A l’étude dans le dépistage du cancer de la gorge
On parle de plus en plus de l’étude DepistORL. Celle-ci porte sur un échantillon de patients de plus de 40 ans, fumeurs depuis au moins 20 ans et consommateurs d’alcool. Après un questionnaire précis, en cas de doute, le patient subit une nasofibroscopie et un brossage pharyngo-oesophagien. Cette enquête pourrait être le premier pas vers un dépistage systématique annuel des personnes à risque.

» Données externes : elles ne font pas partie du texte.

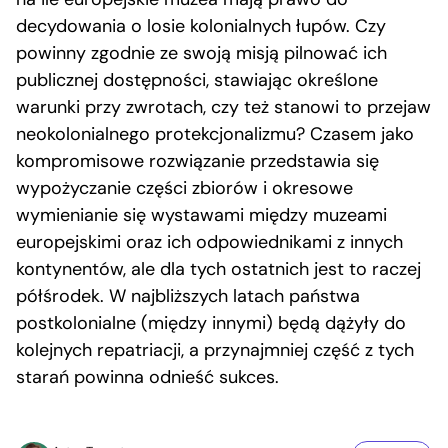
decydowania o losie kolonialnych łupów. Czy
powinny zgodnie ze swoją misją pilnować ich
publicznej dostępności, stawiając określone
warunki przy zwrotach, czy też stanowi to przejaw
neokolonialnego protekcjonalizmu? Czasem jako
kompromisowe rozwiązanie przedstawia się
wypożyczanie części zbiorów i okresowe
wymienianie się wystawami między muzeami
europejskimi oraz ich odpowiednikami z innych
kontynentów, ale dla tych ostatnich jest to raczej
półśrodek. W najbliższych latach państwa
postkolonialne (między innymi) będą dążyły do
kolejnych repatriacji, a przynajmniej część z tych
starań powinna odnieść sukces.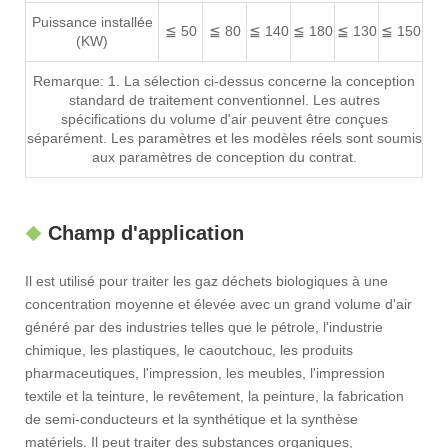
Puissance installée
≦ 50
≦ 80
≦ 140
≦ 180
≦ 130
≦ 150
(KW)
Remarque: 1. La sélection ci-dessus concerne la conception
standard de traitement conventionnel. Les autres
spécifications du volume d'air peuvent être conçues
séparément. Les paramètres et les modèles réels sont soumis
aux paramètres de conception du contrat.
Champ d'application
Il est utilisé pour traiter les gaz déchets biologiques à une
concentration moyenne et élevée avec un grand volume d'air
généré par des industries telles que le pétrole, l'industrie
chimique, les plastiques, le caoutchouc, les produits
pharmaceutiques, l'impression, les meubles, l'impression
textile et la teinture, le revêtement, la peinture, la fabrication
de semi-conducteurs et la synthétique et la synthèse
matériels. Il peut traiter des substances organiques,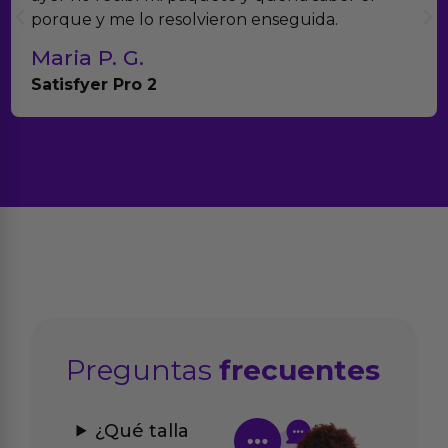
porque y me lo resolvieron enseguida.
Maria P. G.
Satisfyer Pro 2
Preguntas
frecuentes
¿Qué talla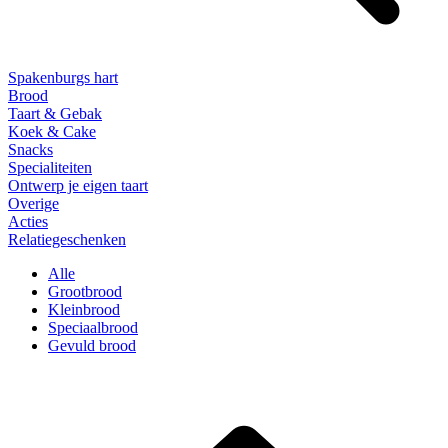
Spakenburgs hart
Brood
Taart & Gebak
Koek & Cake
Snacks
Specialiteiten
Ontwerp je eigen taart
Overige
Acties
Relatiegeschenken
Alle
Grootbrood
Kleinbrood
Speciaalbrood
Gevuld brood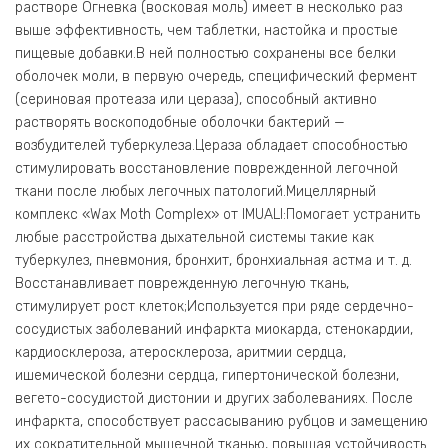
растворе Огневка (восковая моль) имеет в несколько раз
выше эффективность, чем таблетки, настойка и простые
пищевые добавки.В ней полностью сохранены все белки
оболочек моли, в первую очередь, специфический фермент
(сериновая протеаза или цераза), способный активно
растворять воскоподобные оболочки бактерий —
возбудителей туберкулеза.Цераза обладает способностью
стимулировать восстановление поврежденной легочной
ткани после любых легочных патологий.Мицеллярный
комплекс «Wax Moth Complex» от IMUALI:Помогает устранить
любые расстройства дыхательной системы такие как
туберкулез, пневмония, бронхит, бронхиальная астма и т. д.
Восстанавливает поврежденную легочную ткань,
стимулирует рост клеток;Используется при ряде сердечно-
сосудистых заболеваний инфаркта миокарда, стенокардии,
кардиосклероза, атеросклероза, аритмии сердца,
ишемической болезни сердца, гипертонической болезни,
вегето-сосудистой дистонии и других заболеваниях. После
инфаркта, способствует рассасыванию рубцов и замещению
их сократительной мышечной тканью, повышая устойчивость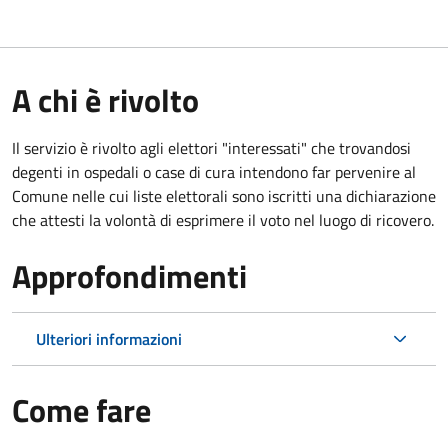
A chi è rivolto
Il servizio è rivolto agli elettori "interessati" che trovandosi
degenti in ospedali o case di cura intendono far pervenire al
Comune nelle cui liste elettorali sono iscritti una dichiarazione
che attesti la volontà di esprimere il voto nel luogo di ricovero.
Approfondimenti
Ulteriori informazioni
Come fare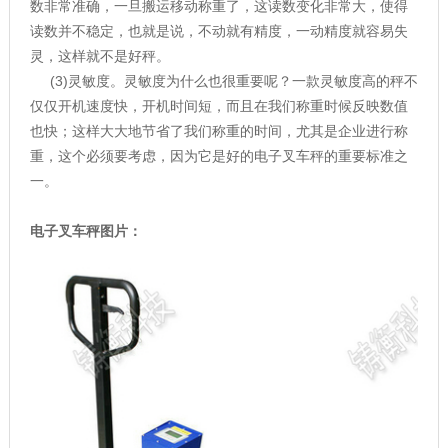
数非常准确，一旦搬运移动称重了，这读数变化非常大，使得
读数并不稳定，也就是说，不动就有精度，一动精度就容易失
灵，这样就不是好秤。
(3)灵敏度。灵敏度为什么也很重要呢？一款灵敏度高的秤不
仅仅开机速度快，开机时间短，而且在我们称重时候反映数值
也快；这样大大地节省了我们称重的时间，尤其是企业进行称
重，这个必须要考虑，因为它是好的电子叉车秤的重要标准之
一。
电子叉车秤图片：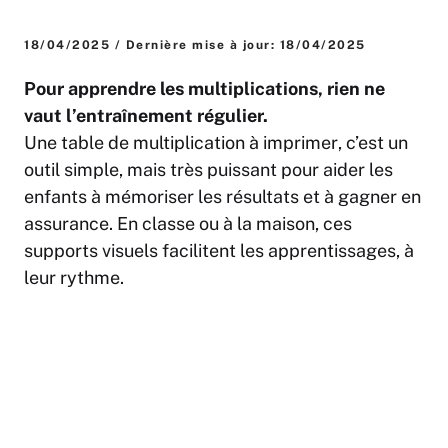
18/04/2025 / Dernière mise à jour: 18/04/2025
Pour apprendre les multiplications, rien ne
vaut l’entraînement régulier.
Une
table de multiplication à imprimer
, c’est un
outil simple, mais très puissant pour aider les
enfants à mémoriser les résultats et à gagner en
assurance. En classe ou à la maison, ces
supports visuels facilitent les apprentissages, à
leur rythme.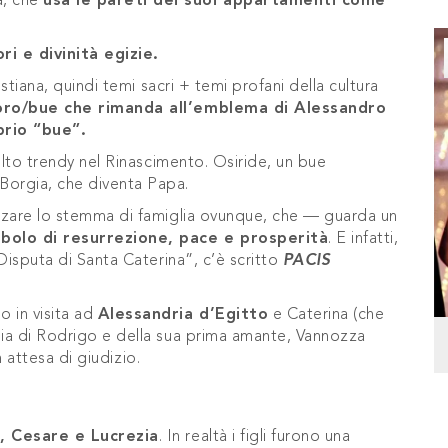
a, che
usa le pareti dei suoi appartamenti come
ri e divinità egizie.
istiana, quindi temi sacri + temi profani della cultura
oro/bue che rimanda all’emblema di Alessandro
prio “bue”.
molto trendy nel Rinascimento. Osiride, un bue
Borgia, che diventa Papa.
azzare lo stemma di famiglia ovunque, che — guarda un
bolo di resurrezione, pace e prosperità
. E infatti,
“Disputa di Santa Caterina”, c’è scritto
PACIS
o in visita ad
Alessandria d’Egitto
e Caterina (che
glia di Rodrigo e della sua prima amante, Vannozza
in attesa di giudizio.
, Cesare e Lucrezia
. In realtà i figli furono una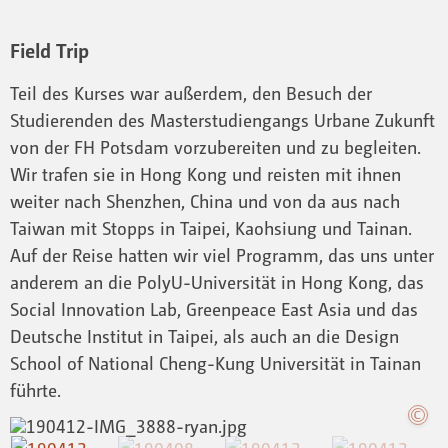
Field Trip
Teil des Kurses war außerdem, den Besuch der
Studierenden des Masterstudiengangs Urbane Zukunft
von der FH Potsdam vorzubereiten und zu begleiten.
Wir trafen sie in Hong Kong und reisten mit ihnen
weiter nach Shenzhen, China und von da aus nach
Taiwan mit Stopps in Taipei, Kaohsiung und Tainan.
Auf der Reise hatten wir viel Programm, das uns unter
anderem an die PolyU-Universität in Hong Kong, das
Social Innovation Lab, Greenpeace East Asia und das
Deutsche Institut in Taipei, als auch an die Design
School of National Cheng-Kung Universität in Tainan
führte.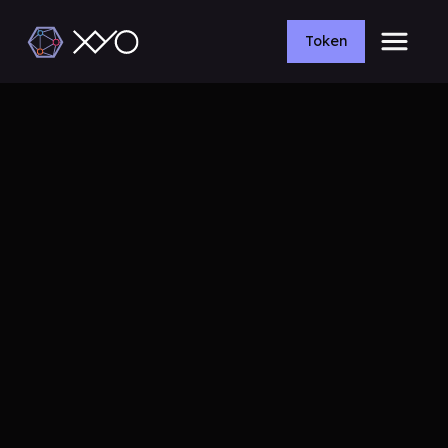
Token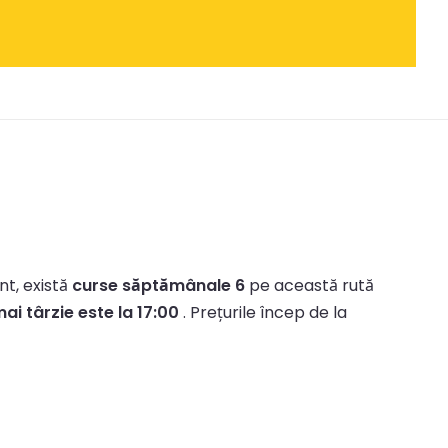
nt, există
curse săptămânale 6
pe această rută
ai târzie este la 17:00
.
Prețurile încep de la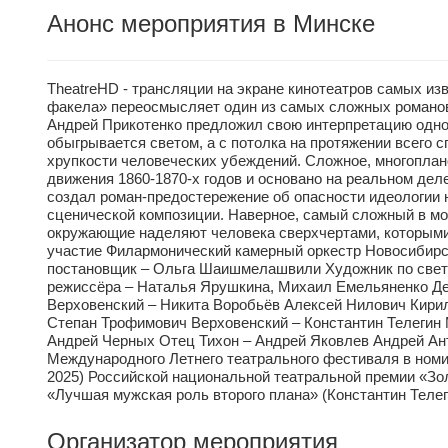
Анонс мероприятия в Минске
TheatreHD - трансляции на экране кинотеатров самых из
факела» переосмысляет один из самых сложных романов
Андрей Прикотенко предложил свою интерпретацию однои
обыгрывается светом, а с потолка на протяжении всего 
хрупкости человеческих убеждений. Сложное, многопла
движения 1860-1870-х годов и основано на реальном де
создал роман-предостережение об опасности идеологии н
сценической композиции. Наверное, самый сложный в моей
окружающие наделяют человека сверхчертами, которыми о
участие Филармонический камерный оркестр Новосибирс
постановщик – Ольга Шаишмелашвили Художник по свету
режиссёра – Наталья Ярушкина, Михаил Емельяненко Де
Верховенский – Никита Воробьёв Алексей Нилович Кири
Степан Трофимович Верховенский – Константин Телегин
Андрей Черных Отец Тихон – Андрей Яковлев Андрей Ан
Международного Летнего театрального фестиваля в номи
2025) Российской национальной театральной премии «Зо
«Лучшая мужская роль второго плана» (Константин Телег
Организатор мероприятия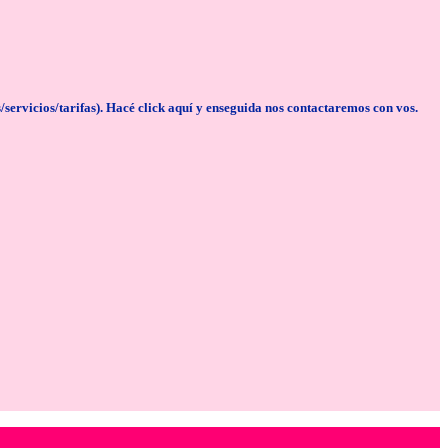
cios/tarifas). Hacé click aquí y enseguida nos contactaremos con vos.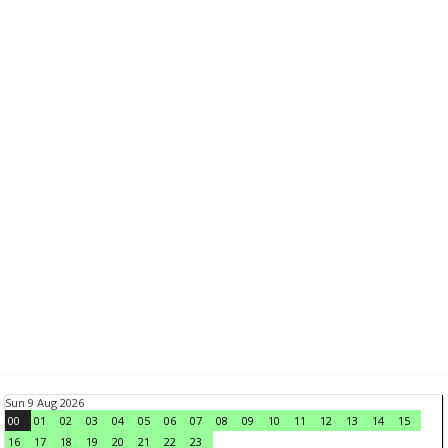
Sun 9 Aug 2026
00
01
02
03
04
05
06
07
08
09
10
11
12
13
14
15
16
17
18
19
20
21
22
23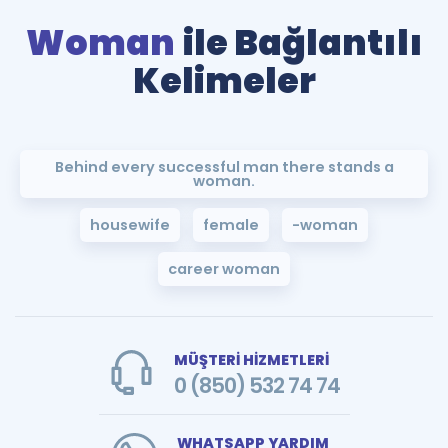
Woman
ile Bağlantılı
Kelimeler
Behind every successful man there stands a
woman.
housewife
female
-woman
career woman
MÜŞTERİ HİZMETLERİ
0 (850) 532 74 74
WHATSAPP YARDIM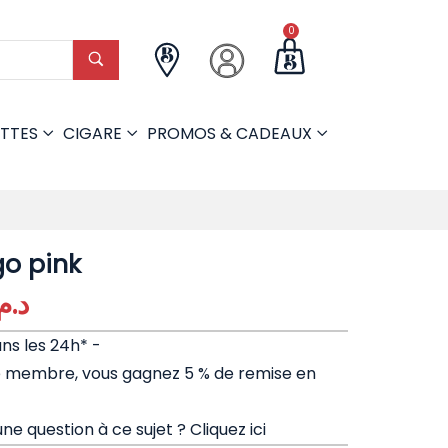
0
TTES
CIGARE
PROMOS & CADEAUX
go pink
د..
ans les 24h* -
e membre, vous gagnez 5 % de remise en
ne question à ce sujet ?
Cliquez ici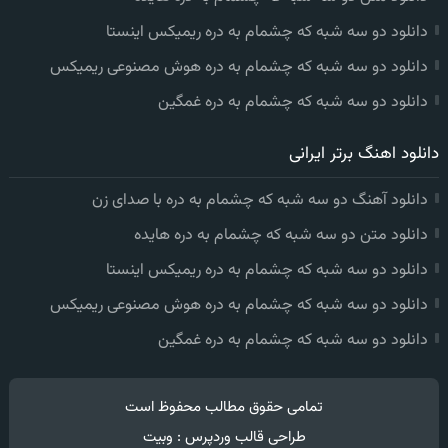
دانلود دو سه شبه که چشمام به دره ریمیکس اینستا
دانلود دو سه شبه که چشمام به دره هوش مصنوعی ریمیکس
دانلود دو سه شبه که چشمام به دره غمگین
دانلود اهنگ برتر ایرانی
دانلود آهنگ دو سه شبه که چشمام به دره با صدای زن
دانلود متن دو سه شبه که چشمام به دره هایده
دانلود دو سه شبه که چشمام به دره ریمیکس اینستا
دانلود دو سه شبه که چشمام به دره هوش مصنوعی ریمیکس
دانلود دو سه شبه که چشمام به دره غمگین
تمامی حقوق مطالب محفوظ است
طراحی قالب وردپرس
:
وبیت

La prévention du cancer de la gorge
La plus simple et la plus efficace des préventions contre le cancer de la gorge, comme pour le cancer du poumon, est bien entendu de ne plus fumer. Avec les nouvelles lois anti-tabac qui sévissent un peu partout en Europe, cela contribue à minimaliser le risque de cancer de la gorge. En terme de consommation alimentaire, il est important de privilégier des aliments riches en vitamine A et en béta-carotènes (carottes, patates douces, potirons, melons, abricots, mangues, épinards, chicons), des produits laitiers, d’éviter les boissons trop sucrées, les matières grasses, de favoriser les aliments riches en oméga 3 comme le poisson. 75% des cancers de la gorge pourraient être évités en réduisant de façon importante la consommation de tabac et d’alcool. Fenrétinide, N-acétyl-cystéine et Sélénium pourraient jouer un rôle sur la diminution du risque de cancer de la gorge mais leur efficacité n’est pas encore prouvée à 100% par le corps scientifique.